GSK restless leg syndrome drug seen as new treatment for shingles pain

GlaxoSmithKline, GSK

GlaxoSmithKline (NYSE:GSK) is wasting no time in seeking additional indications for its new restless leg syndrome drug Horizant.

The British drug maker, which has its U.S. headquarters in Research Triangle Park, North Carolina, has filed a supplemental new drug application with the U.S. Food and Drug Administration for Horizant as a treatment for postherpetic neuralgia in adults — the pain patients feel in the area where they had a shingles infection. Such pain can persist for years.

Horizant, developed with drug partner XenoPort (NASDAQ:XNPT), just received FDA approval for the treatment of restless leg syndrome in April. Restless leg syndrome is characterized by a feeling of pulling, itching, tingling, burning or aching in the legs. The symptoms can be relieved by moving the legs.


Horizant was discovered and developed by XenoPort. In 2007, the Santa Clara, California-based company reached a development agreement with GSK that granted XenoPort an up-front payment of $75 million and additional milestone payments up to $65 million for work leading to commercialization of the compound as a restless leg syndrome drug.
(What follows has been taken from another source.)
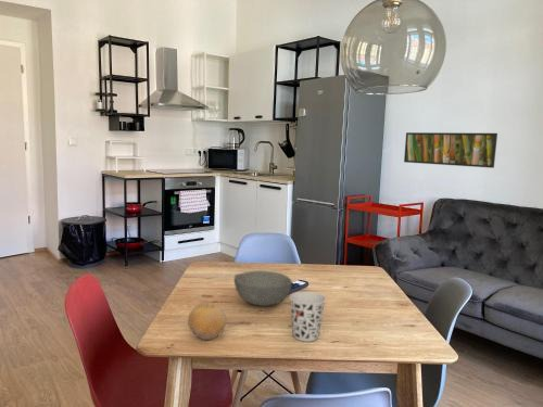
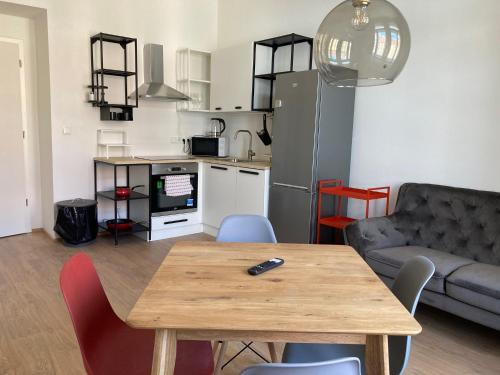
- fruit [187,301,227,341]
- bowl [233,270,293,307]
- cup [289,291,327,343]
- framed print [403,131,498,169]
The agreement also provides for further development of the compound. GSK will pay XenoPort up to $210 million in other potential development and regulatory milestone payments if the drug can be developed in other indications. GSK has studied the compound as a migraine headache treatment and for applications in neuorpathic pain. The compound last year  failed in a phase 2 clinical trial studying migraine pain.

Horizant is not approved or licensed anywhere in the world for postherpetic neuralgia.